The problem:
With pictures omitted, transcribe exactly the lines from the one containing "focal_35mm: 23" to the end of the records below.

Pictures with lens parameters

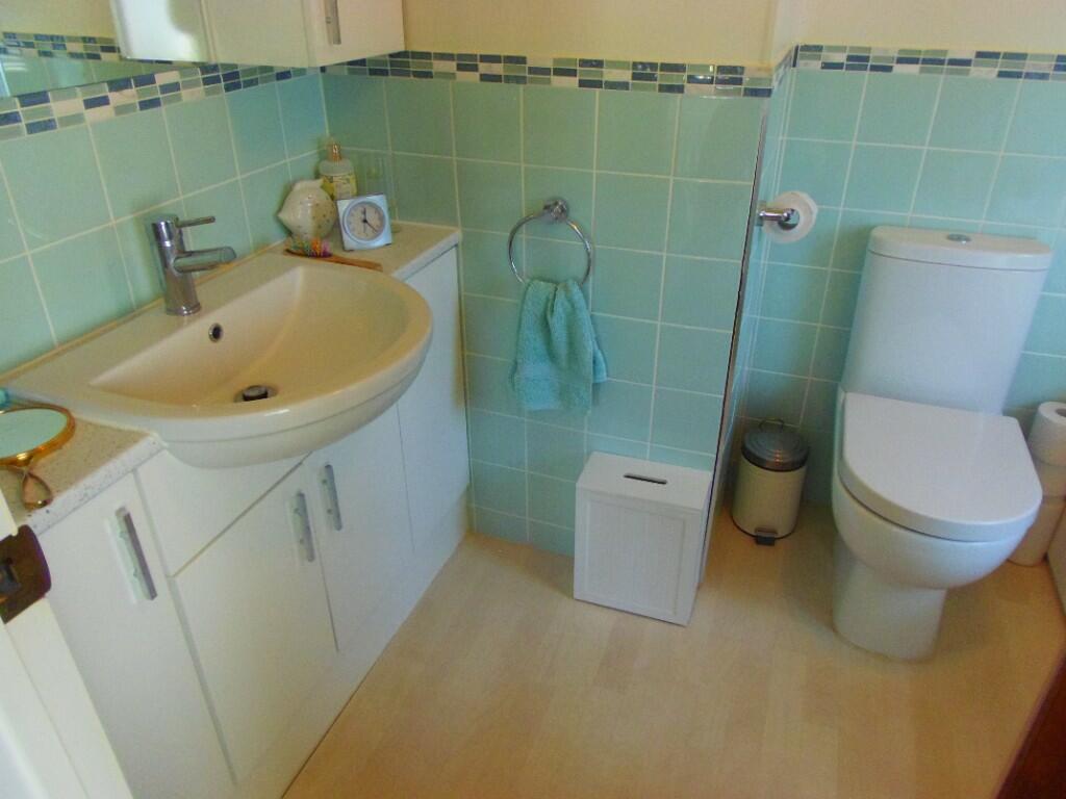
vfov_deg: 56.8
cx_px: 533
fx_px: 739
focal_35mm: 24
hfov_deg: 71.6
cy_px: 400
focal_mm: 4.3
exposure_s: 1/30
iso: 250
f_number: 2.9
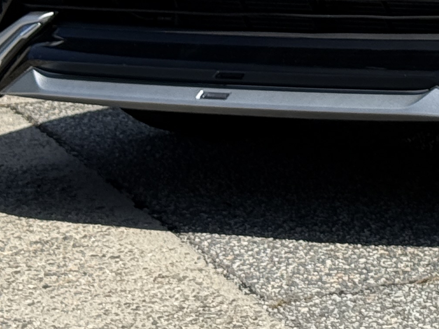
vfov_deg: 7.4
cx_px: 622
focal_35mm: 193
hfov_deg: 10.0
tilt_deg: +2.4
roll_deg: +0.5
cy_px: -309
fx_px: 2447
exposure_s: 1/7143
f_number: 1.78
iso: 100
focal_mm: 6.76
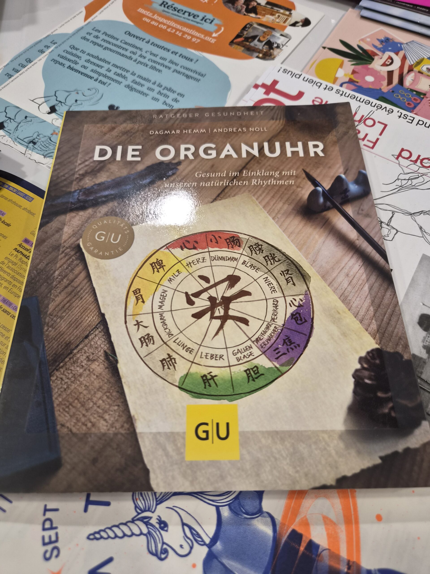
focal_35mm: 23
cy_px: 287
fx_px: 381
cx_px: 215
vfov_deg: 73.9
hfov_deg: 58.9
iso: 160
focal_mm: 5.4
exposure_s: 1/100
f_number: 1.8
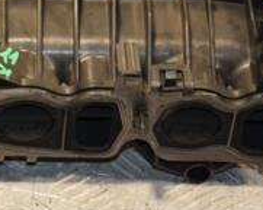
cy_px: 41
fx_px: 1635
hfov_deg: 9.1
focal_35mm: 211
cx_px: -23
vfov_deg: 7.3
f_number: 5.6
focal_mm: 45
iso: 800
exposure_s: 1/200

Result below:
focal_35mm: 23
cy_px: 287
fx_px: 381
cx_px: 215
vfov_deg: 73.9
hfov_deg: 58.9
iso: 160
focal_mm: 5.4
exposure_s: 1/100
f_number: 1.8
cy_px: 41
fx_px: 1635
hfov_deg: 9.1
focal_35mm: 211
cx_px: -23
vfov_deg: 7.3
f_number: 5.6
focal_mm: 45
iso: 800
exposure_s: 1/200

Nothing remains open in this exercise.